The Greater Dandenong Council project – which was guided by the Bunurong Land Council – took out the Indigenous Recognition category on 4 July.

First Nations artists Uncle Mark Brown, Kylie Armstrong, Adam Magennis and Lakeisha Clayton were each commissioned to create the four “stunning visual messages of welcome” at the entrance of The Drum.

Greater Dandenong community strengthening director Peta Gillies said the project was driven by a “commitment to fostering cultural inclusivity, bridging communities, and nurturing a profound understanding of Aboriginal and Torres Strait Islander art and culture”.

“We’re very proud of our work towards strengthening and promoting indigenous culture and that the Wominjeka project has been recognised nationally through this award.”

The flags were launched in March to coincide with National Close the Gap Day and Harmony Day.

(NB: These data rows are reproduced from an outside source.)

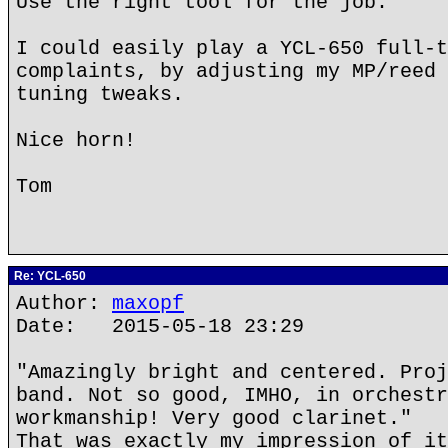
Use the right tool for the job.
I could easily play a YCL-650 full-t
complaints, by adjusting my MP/reed 
tuning tweaks.
Nice horn!
Tom
Re: YCL-650
Author:
maxopf
Date: 2015-05-18 23:29
"Amazingly bright and centered. Proj
band. Not so good, IMHO, in orchestr
workmanship! Very good clarinet."
That was exactly my impression of it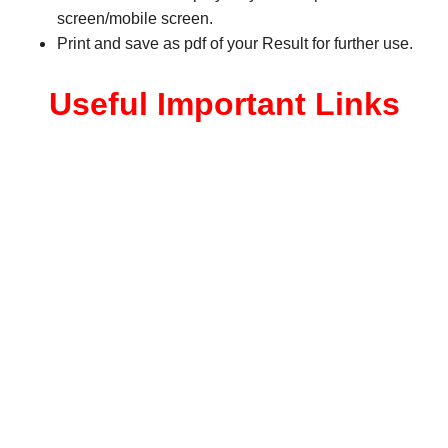
screen/mobile screen.
Print and save as pdf of your Result for further use.
Useful Important Links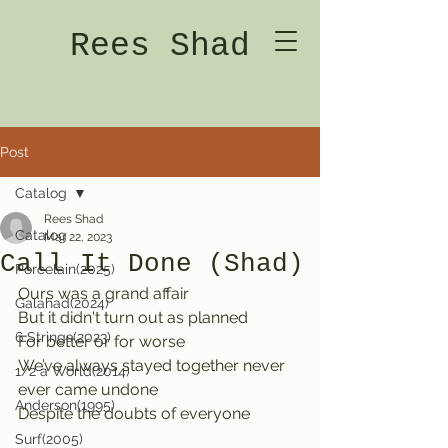
Rees Shad
Post
Catalog
Rees Shad
Catalog
Mar 22, 2023
Call It Done (Shad)
Porcelain(2025)
Ours was a grand affair                 
Galahad(2024)
But it didn't turn out as planned
6 Strings(2023)
For better or for worse
We’ve always stayed together never 
1/2 a World(2014)
ever came undone
Anderson(1995)
Despite the doubts of everyone
Surf(2005)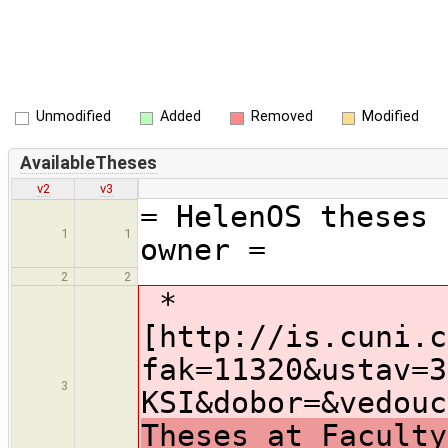
Unmodified
Added
Removed
Modified
AvailableTheses
v2
v3
= HelenOS theses 
1
1
owner =
2
2
*
[http://is.cuni.c
fak=11320&ustav=3
3
KSI&dobor=&vedouc
Theses at Faculty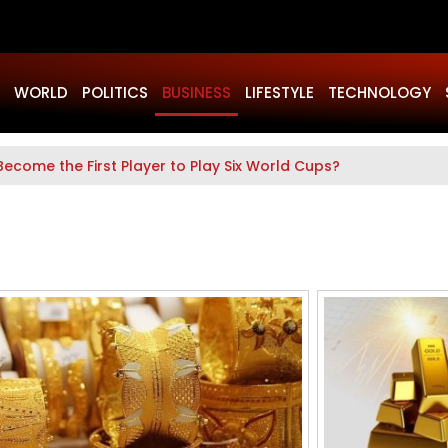
WORLD
POLITICS
BUSINESS
LIFESTYLE
TECHNOLOGY
Become the First Player to Play Six World Cups?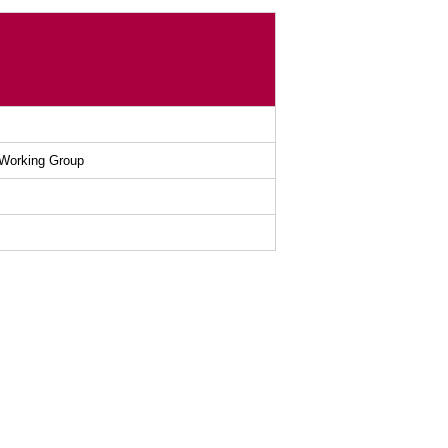
 Working Group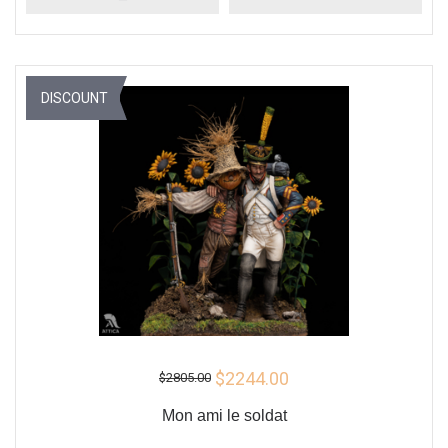
DISCOUNT
$2244.00
$2805.00
Mon ami le soldat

Armstrong, who descends from the Arrente people in the Central Desert, created the flag artwork Art and Sound which features clapsticks as a means of community coming together and connecting in a shared experience.

Modern-day theatre was an important accessible place to enable more people to share and experience Aboriginal culture from across Australia, Armstrong said.

Living on the Mornington Peninsula, she creates contemporary paintings based on her personal journal and connection to Nature.

Another of the Wominjeka project artists was Magennis – a Bunurong visual artist for 30-plus years – who created a design about the Barraemal (emu) ceremonial dance and Barraemal footprints across Bunurong Biik (Country).

It features the unique colours of Magennis’s self-created Kaptify art style.

The style dating back to the early 1990s is influenced by surrealist Salvador Dali, contemporary landscape art, geology and ecology as well as archaeology, anthropology, graffiti style, caricature illustration and cultural symbols.

Based in Shoreham, Magennis is director of Kaptify Art Services and Victorian Indigenous Business.

Wominjeka means ‘Welcome’ in languages of the Boonwurrung Bunurong peoples and Woi Wurrung Wurundjeri peoples of the Kulin Nation.